__EXERCISE REQUIREMENTS__:
Write out exactly the lines from the one with "vase: present [283,267,330,369]" through the last line of the data below, but not the pictures.

__RAW DATA__:
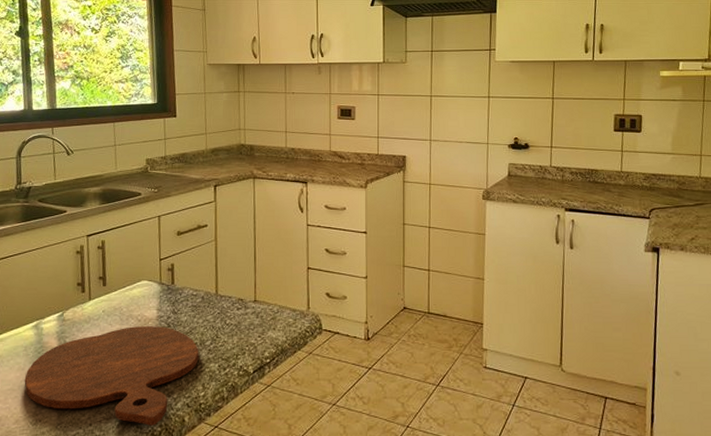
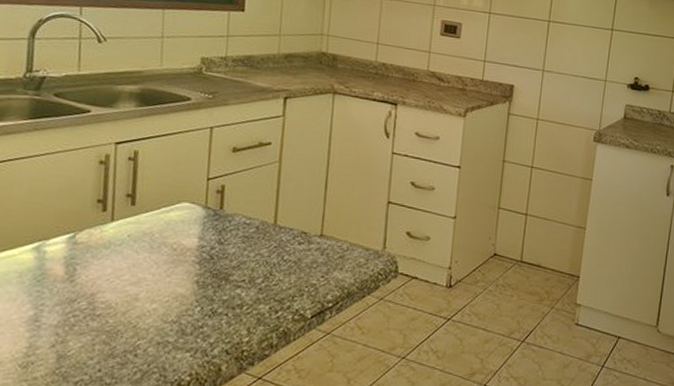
cutting board: present [24,326,199,426] -> none [14,256,247,374]

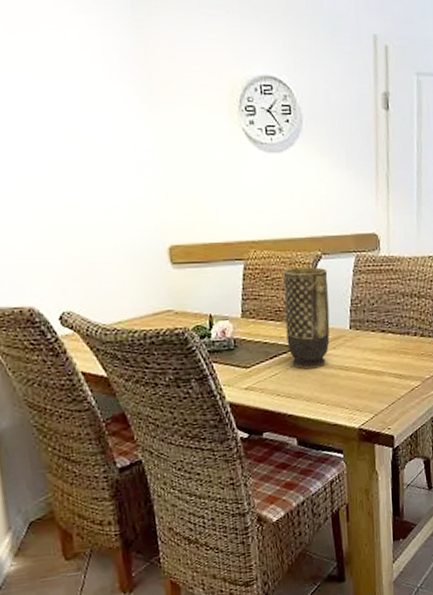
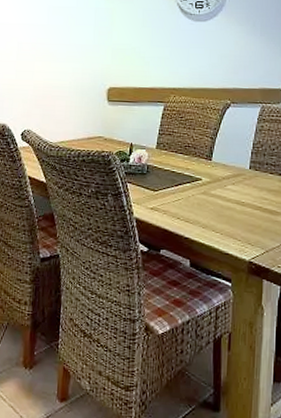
vase: present [283,267,330,369] -> none [192,112,234,200]

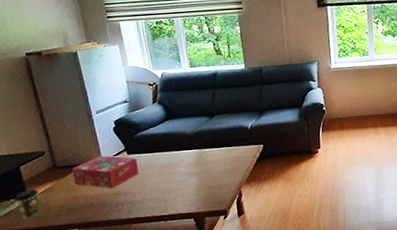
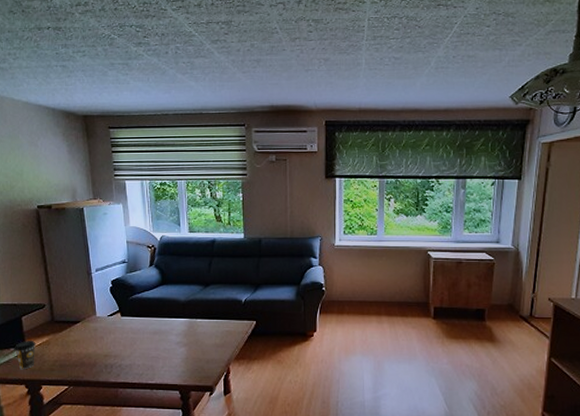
tissue box: present [71,156,139,189] -> none [68,315,131,349]

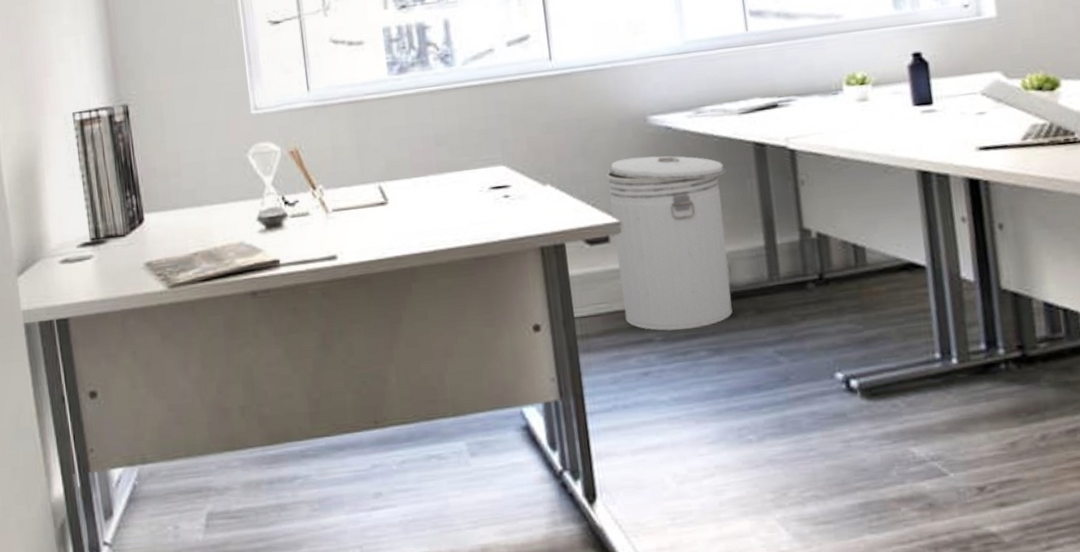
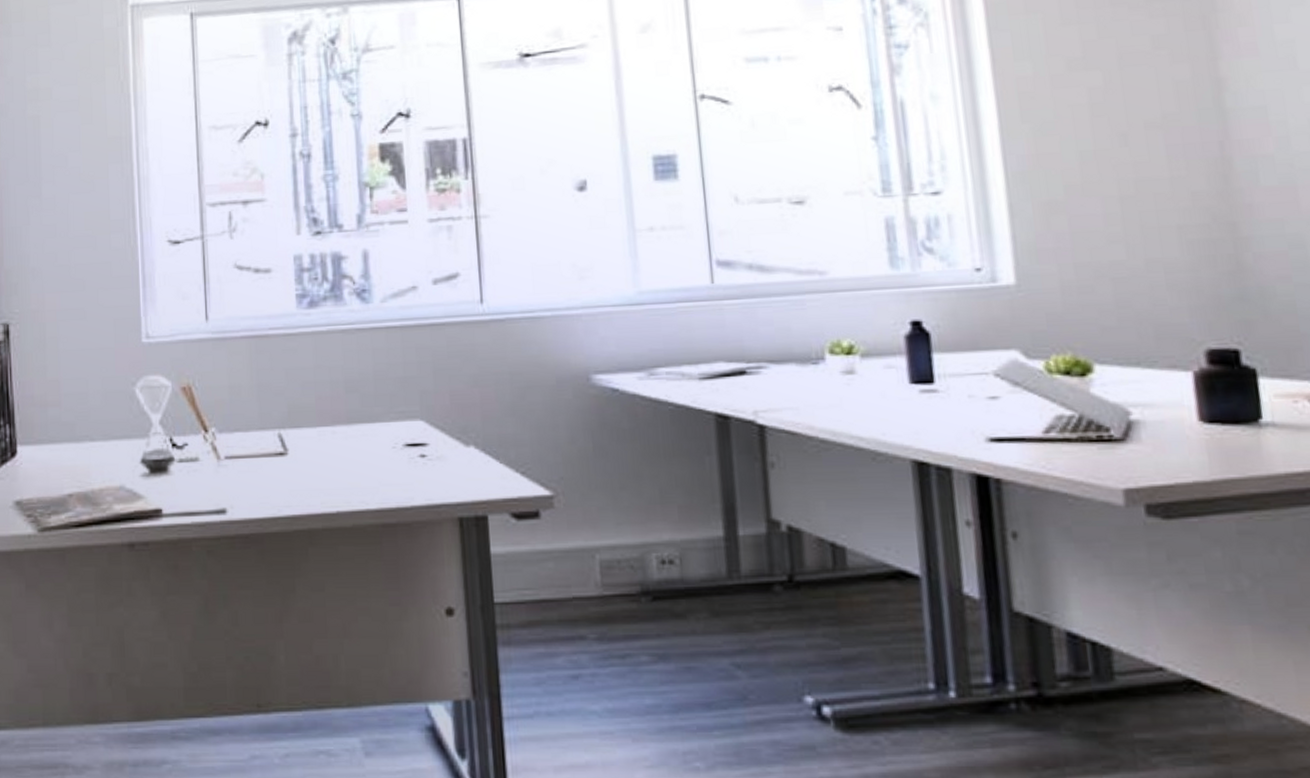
can: present [606,156,733,331] -> none [540,421,682,628]

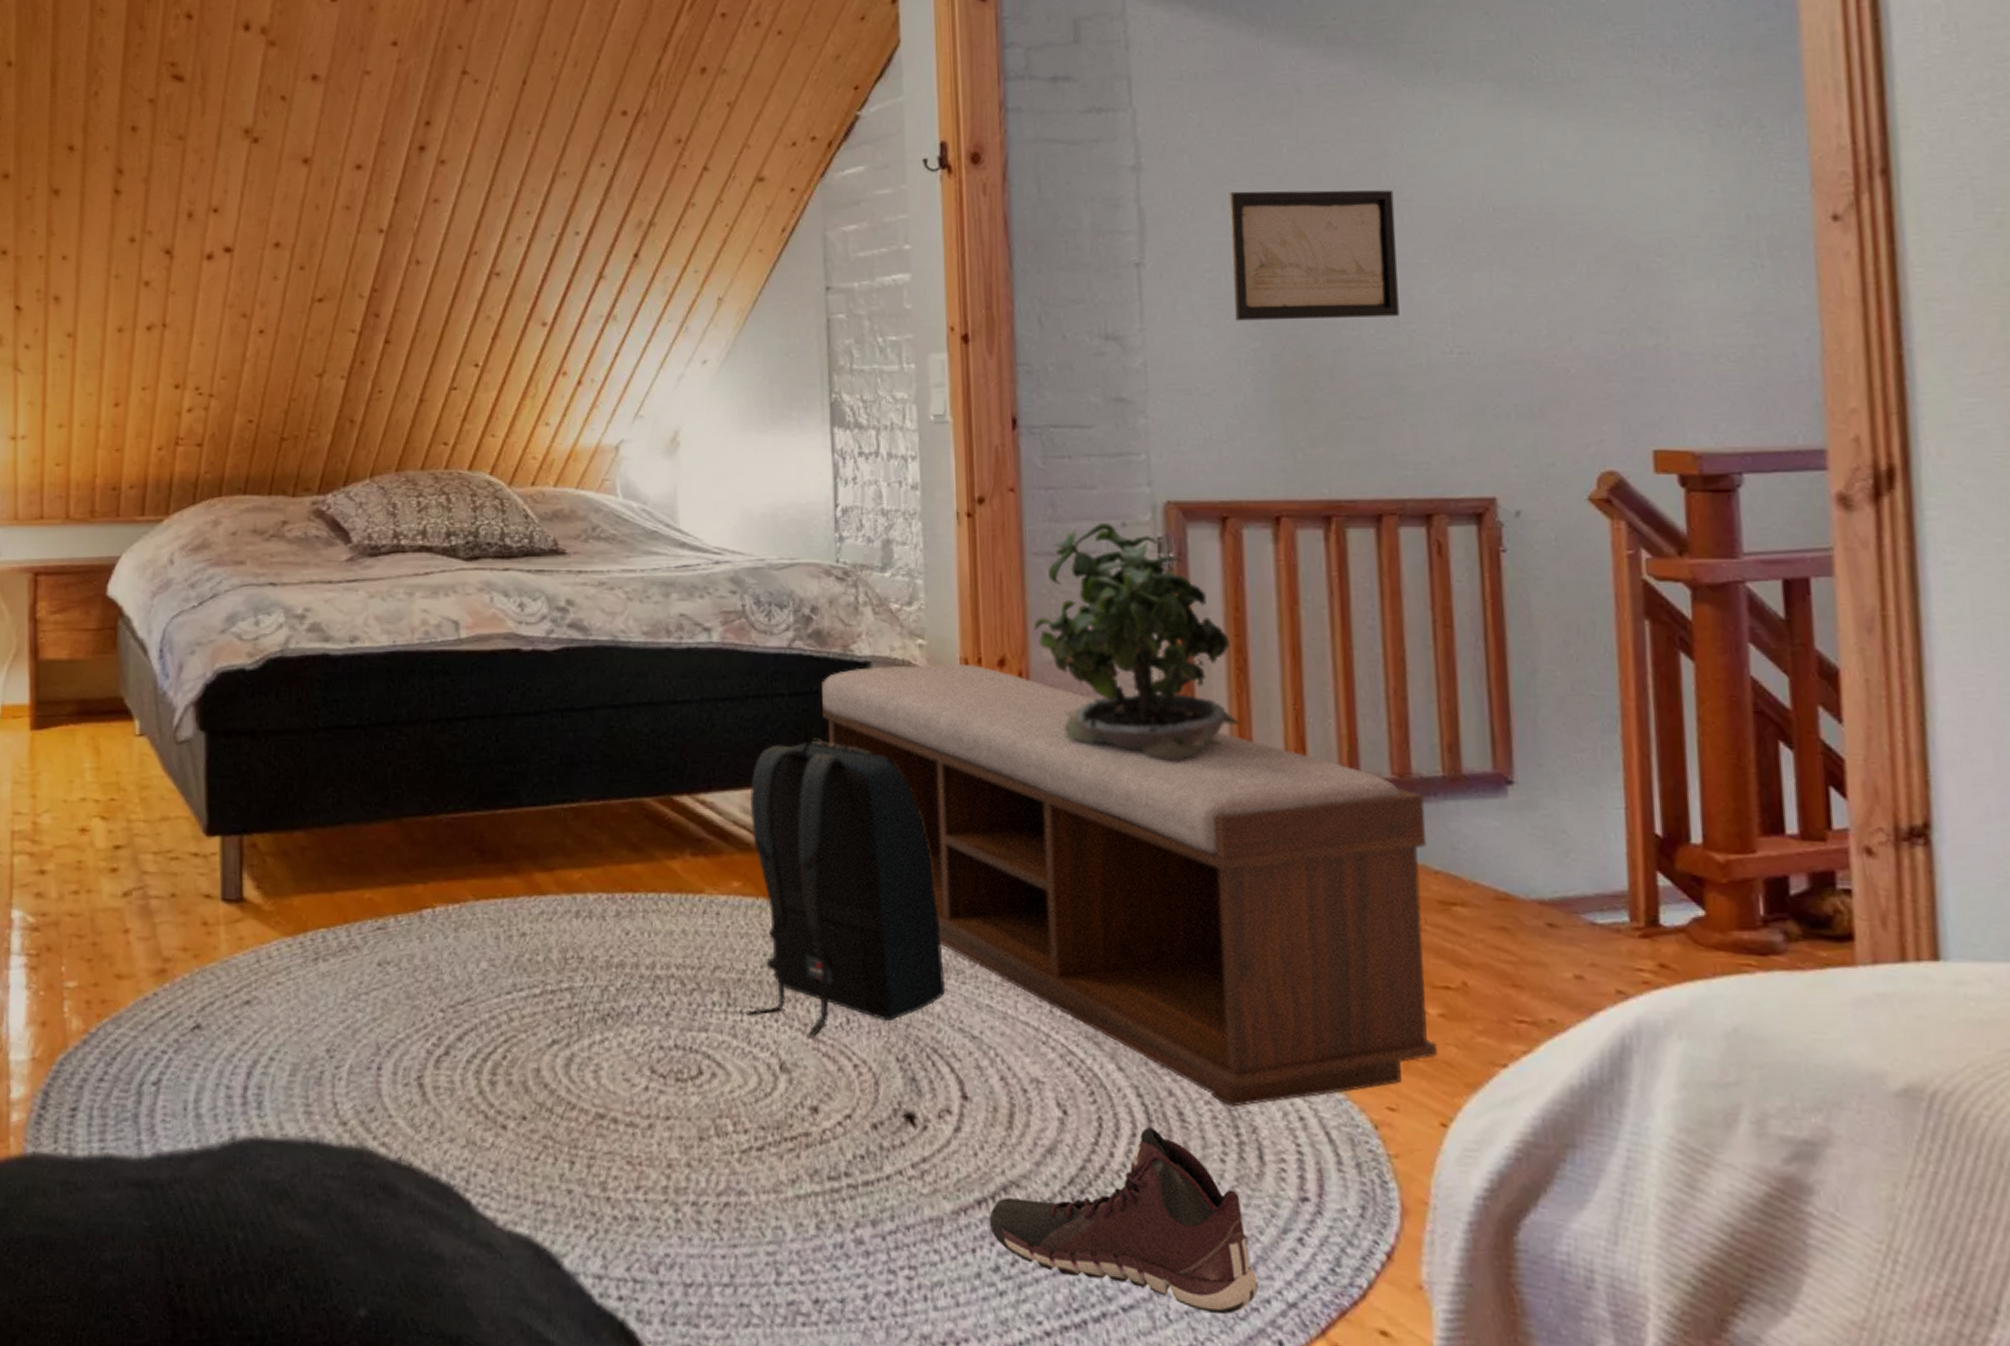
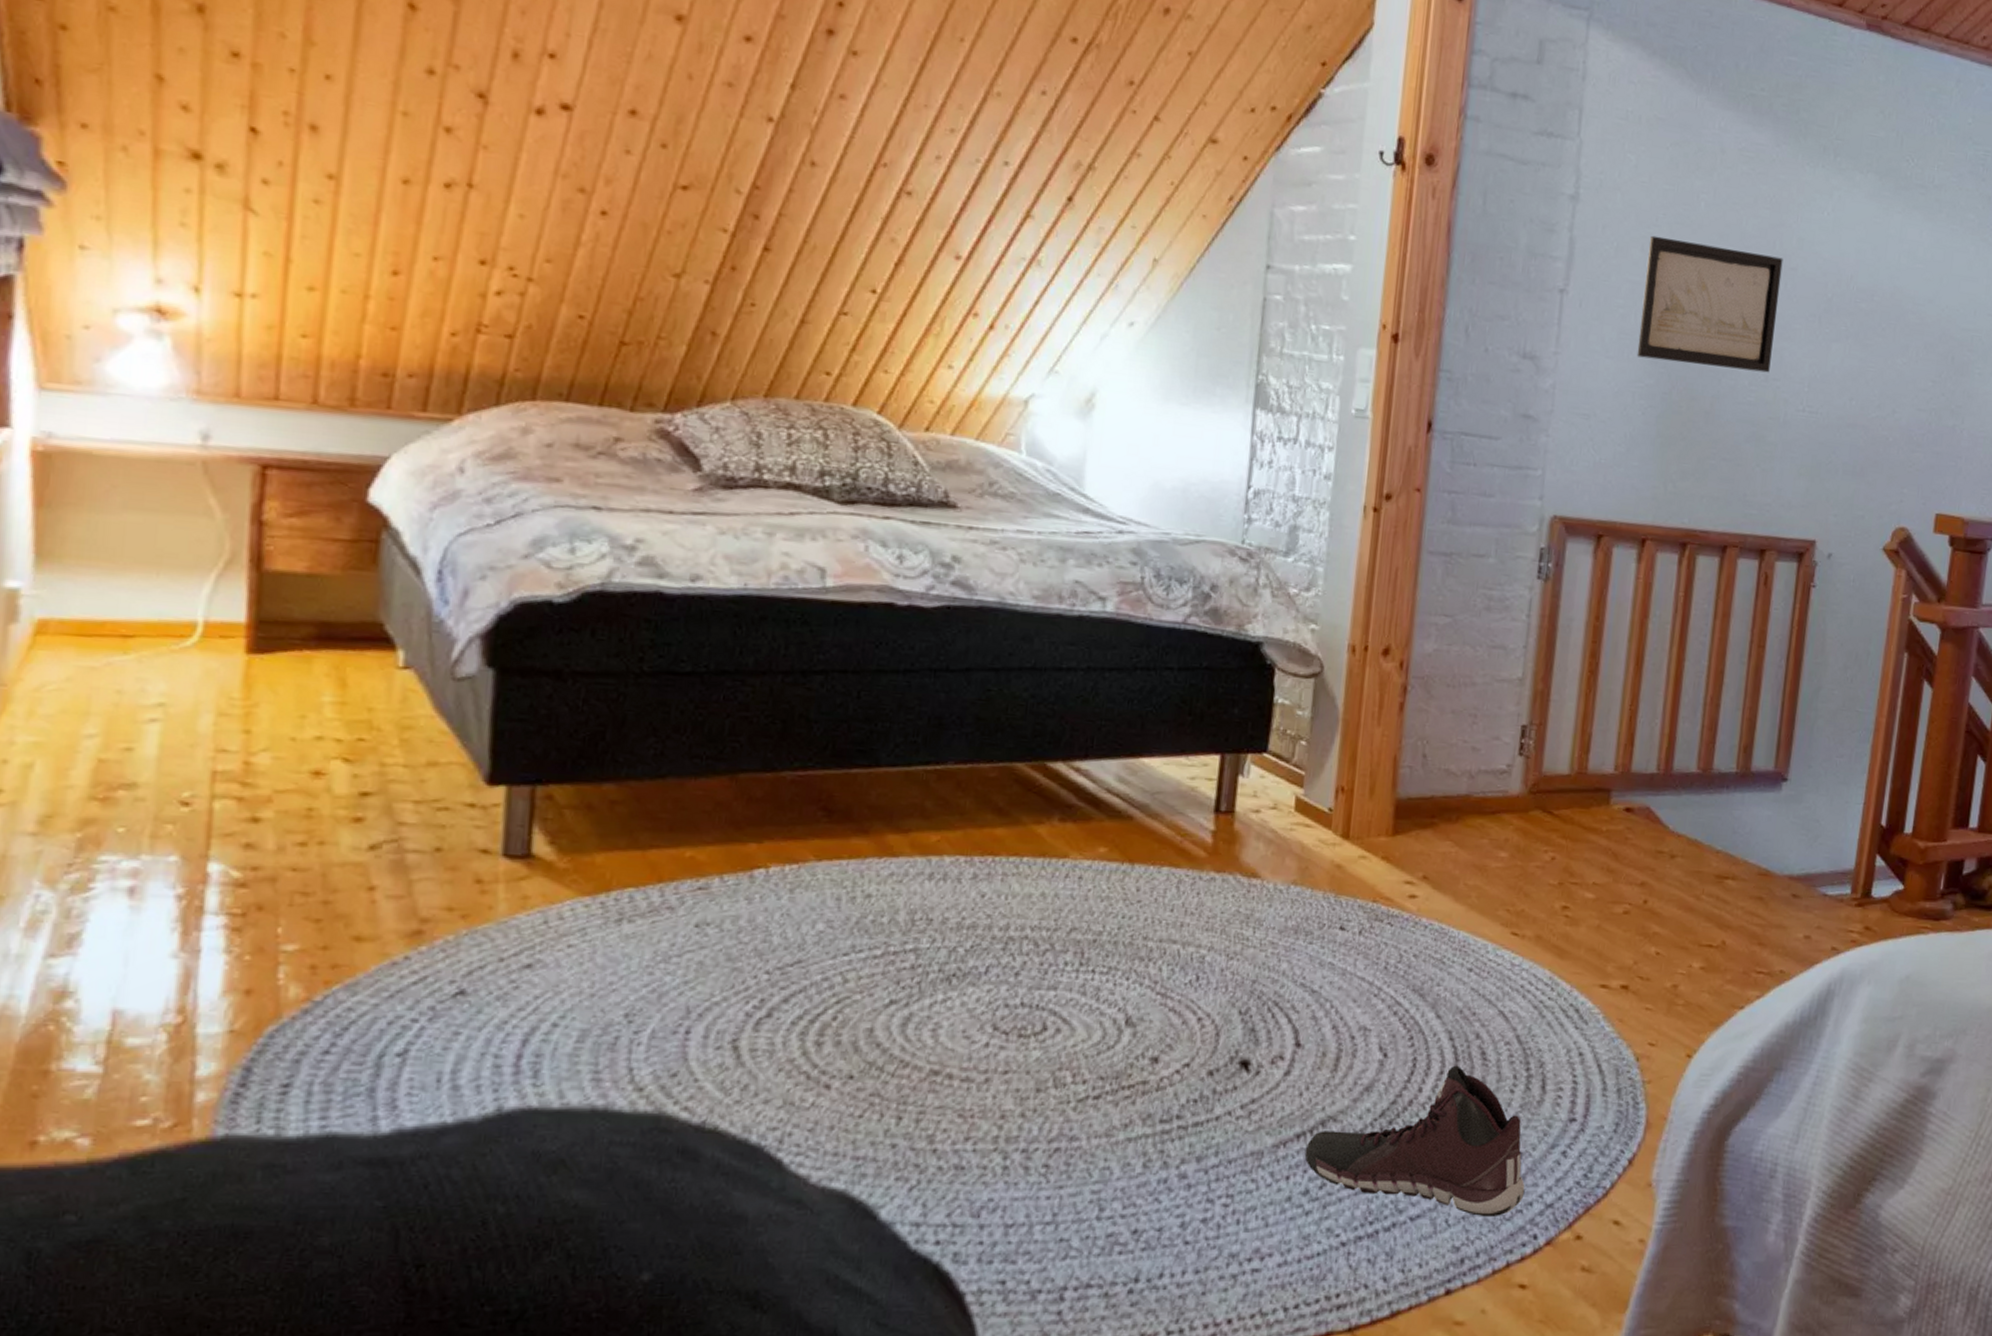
backpack: present [745,738,946,1038] -> none [1097,712,1297,995]
bench: present [822,663,1438,1107] -> none [1209,647,1719,1047]
potted plant: present [1033,520,1240,761] -> none [1419,529,1587,750]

__TASK OUTPUT__:
vase: present [283,267,330,369] -> none [192,112,234,200]

tissue box: present [71,156,139,189] -> none [68,315,131,349]

can: present [606,156,733,331] -> none [540,421,682,628]

backpack: present [745,738,946,1038] -> none [1097,712,1297,995]
bench: present [822,663,1438,1107] -> none [1209,647,1719,1047]
potted plant: present [1033,520,1240,761] -> none [1419,529,1587,750]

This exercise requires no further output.